Выбрать главу

На другой день рано утром Тюшка Токарева домывала пол в сельсовете. От телефонного звонка вздрогнула, обтерла мокрые руки о подол юбки, на цыпочках подошла к висевшему на стене аппарату. Прерывистые звонки заставляли снять трубку. Она сняла ее, приложила к уху.

— Ага, ага. Это Сосново, — закричала Тюшка, касаясь губами черного кружочка. — Сосново это. Сельсовет. — Потом замолчала, нахмурилась, переспросила: — К нам? Ребятишек вакуированных? Ну, поняла. Это сироток, значит? Семнадцать? Ну, как не встретим? А куда же их тепереча?

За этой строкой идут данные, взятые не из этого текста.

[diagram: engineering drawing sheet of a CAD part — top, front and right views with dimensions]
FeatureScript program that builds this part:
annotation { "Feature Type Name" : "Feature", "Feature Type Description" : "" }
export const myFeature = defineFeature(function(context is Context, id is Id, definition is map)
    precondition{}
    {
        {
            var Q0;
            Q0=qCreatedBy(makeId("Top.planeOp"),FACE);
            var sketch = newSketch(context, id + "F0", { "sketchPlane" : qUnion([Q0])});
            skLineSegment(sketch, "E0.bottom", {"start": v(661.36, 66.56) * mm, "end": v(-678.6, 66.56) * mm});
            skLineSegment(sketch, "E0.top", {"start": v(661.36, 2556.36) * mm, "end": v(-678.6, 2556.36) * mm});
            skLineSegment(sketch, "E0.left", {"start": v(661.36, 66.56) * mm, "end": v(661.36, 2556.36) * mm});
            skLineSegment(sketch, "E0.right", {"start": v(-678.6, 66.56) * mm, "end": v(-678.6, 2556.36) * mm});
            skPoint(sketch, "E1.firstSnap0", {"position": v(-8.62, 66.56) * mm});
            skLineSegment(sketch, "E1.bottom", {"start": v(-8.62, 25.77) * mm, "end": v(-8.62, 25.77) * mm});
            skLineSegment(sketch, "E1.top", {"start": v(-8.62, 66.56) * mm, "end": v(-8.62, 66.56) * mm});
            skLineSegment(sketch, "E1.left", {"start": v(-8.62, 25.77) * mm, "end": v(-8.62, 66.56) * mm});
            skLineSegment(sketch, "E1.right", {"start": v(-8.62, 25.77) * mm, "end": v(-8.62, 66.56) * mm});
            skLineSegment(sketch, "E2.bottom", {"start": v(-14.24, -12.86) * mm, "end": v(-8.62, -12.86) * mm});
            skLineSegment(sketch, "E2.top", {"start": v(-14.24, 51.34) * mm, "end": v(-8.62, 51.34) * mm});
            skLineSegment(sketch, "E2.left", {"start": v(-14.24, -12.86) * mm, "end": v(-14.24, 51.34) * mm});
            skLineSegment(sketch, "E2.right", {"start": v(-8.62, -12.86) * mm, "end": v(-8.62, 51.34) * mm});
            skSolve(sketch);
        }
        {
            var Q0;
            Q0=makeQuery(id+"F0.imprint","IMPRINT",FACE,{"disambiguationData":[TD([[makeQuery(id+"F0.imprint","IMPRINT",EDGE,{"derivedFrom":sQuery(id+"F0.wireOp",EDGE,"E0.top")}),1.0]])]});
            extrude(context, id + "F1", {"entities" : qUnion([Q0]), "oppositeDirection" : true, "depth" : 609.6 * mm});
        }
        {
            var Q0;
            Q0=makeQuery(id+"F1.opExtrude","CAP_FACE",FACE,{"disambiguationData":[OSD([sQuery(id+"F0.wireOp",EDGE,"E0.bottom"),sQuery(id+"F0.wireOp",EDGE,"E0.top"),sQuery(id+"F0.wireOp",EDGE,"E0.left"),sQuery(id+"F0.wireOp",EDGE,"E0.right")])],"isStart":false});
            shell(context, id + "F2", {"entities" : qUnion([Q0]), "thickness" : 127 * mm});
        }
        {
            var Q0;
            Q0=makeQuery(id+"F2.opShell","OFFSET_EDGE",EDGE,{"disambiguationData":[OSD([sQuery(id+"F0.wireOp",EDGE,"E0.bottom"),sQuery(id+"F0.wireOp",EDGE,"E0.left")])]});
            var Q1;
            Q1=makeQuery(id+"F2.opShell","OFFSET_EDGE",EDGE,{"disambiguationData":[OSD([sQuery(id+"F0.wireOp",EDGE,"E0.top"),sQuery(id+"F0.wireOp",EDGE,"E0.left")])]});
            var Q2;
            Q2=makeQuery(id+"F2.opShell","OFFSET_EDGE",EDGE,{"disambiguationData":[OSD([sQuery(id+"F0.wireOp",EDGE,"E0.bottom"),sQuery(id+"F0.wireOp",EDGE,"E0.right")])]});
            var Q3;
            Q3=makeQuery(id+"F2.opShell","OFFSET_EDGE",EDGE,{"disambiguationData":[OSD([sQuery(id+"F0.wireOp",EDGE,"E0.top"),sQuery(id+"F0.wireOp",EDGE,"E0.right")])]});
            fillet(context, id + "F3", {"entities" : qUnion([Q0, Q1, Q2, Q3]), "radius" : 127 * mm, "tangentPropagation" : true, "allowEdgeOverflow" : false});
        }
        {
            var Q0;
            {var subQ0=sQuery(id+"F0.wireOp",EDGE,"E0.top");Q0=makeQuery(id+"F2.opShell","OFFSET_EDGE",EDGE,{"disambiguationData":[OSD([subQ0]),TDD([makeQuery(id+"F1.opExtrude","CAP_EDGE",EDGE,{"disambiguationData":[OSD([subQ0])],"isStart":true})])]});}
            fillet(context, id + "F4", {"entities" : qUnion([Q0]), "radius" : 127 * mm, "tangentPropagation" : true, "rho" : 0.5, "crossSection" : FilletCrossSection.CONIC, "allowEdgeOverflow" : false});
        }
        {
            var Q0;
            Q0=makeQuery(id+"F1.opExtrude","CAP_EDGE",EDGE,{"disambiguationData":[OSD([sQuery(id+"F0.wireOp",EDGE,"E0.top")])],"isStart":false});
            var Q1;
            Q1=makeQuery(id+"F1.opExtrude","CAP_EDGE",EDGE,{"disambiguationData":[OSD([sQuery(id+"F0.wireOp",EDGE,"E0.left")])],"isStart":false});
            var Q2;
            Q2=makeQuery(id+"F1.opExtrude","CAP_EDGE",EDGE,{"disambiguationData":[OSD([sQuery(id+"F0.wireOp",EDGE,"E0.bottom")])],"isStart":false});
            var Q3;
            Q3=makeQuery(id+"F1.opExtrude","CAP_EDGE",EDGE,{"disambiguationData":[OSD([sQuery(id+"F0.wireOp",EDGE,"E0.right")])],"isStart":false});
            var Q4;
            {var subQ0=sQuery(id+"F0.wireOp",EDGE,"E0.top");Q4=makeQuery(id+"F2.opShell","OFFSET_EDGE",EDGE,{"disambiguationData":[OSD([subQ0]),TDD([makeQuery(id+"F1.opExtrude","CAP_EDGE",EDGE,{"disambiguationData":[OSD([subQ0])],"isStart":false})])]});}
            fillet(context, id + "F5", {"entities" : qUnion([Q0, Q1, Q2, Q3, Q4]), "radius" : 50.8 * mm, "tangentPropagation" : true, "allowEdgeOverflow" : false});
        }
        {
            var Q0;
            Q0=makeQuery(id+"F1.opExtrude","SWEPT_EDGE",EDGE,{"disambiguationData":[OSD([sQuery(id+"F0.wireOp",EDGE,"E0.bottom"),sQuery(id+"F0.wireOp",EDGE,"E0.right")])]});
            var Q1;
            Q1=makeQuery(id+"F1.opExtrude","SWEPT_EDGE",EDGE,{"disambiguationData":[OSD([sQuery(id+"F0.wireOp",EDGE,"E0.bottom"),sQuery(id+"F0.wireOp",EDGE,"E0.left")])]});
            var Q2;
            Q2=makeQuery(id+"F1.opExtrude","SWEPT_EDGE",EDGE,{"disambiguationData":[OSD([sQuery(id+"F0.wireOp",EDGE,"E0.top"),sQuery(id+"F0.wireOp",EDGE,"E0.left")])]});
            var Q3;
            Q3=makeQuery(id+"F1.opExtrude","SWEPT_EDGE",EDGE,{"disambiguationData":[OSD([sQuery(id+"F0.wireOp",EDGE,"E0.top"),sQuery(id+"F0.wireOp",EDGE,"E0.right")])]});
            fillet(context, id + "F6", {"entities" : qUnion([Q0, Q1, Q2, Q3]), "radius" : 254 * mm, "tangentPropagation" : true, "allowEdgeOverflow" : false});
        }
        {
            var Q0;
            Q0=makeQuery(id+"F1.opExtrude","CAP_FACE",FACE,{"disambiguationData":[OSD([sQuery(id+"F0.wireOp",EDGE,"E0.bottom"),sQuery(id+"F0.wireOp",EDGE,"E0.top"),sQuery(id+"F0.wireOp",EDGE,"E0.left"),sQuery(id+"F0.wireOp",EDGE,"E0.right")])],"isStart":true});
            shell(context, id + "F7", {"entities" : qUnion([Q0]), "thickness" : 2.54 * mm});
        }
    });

Она села на табуретку, поглядывая на трубку, которую не повесила, а положила на подол юбки, думала: «Надо же на станцию ехать. Подводы собирать».

Маит Радионович снова собирал правление, собирали по селу полушубки, тулупы, чтобы можно было потеплее укрыть ребятишек, не простудить их, потому что железнодорожная станция от Сосново была в тридцати километрах.

Сопровождала ребятишек до того худая девчушка, что, увидев ее, Маит Радионович обомлел, поторопился подать полушубок, чтобы не видеть ее тонких ног, обутых в стоптанные сапоги.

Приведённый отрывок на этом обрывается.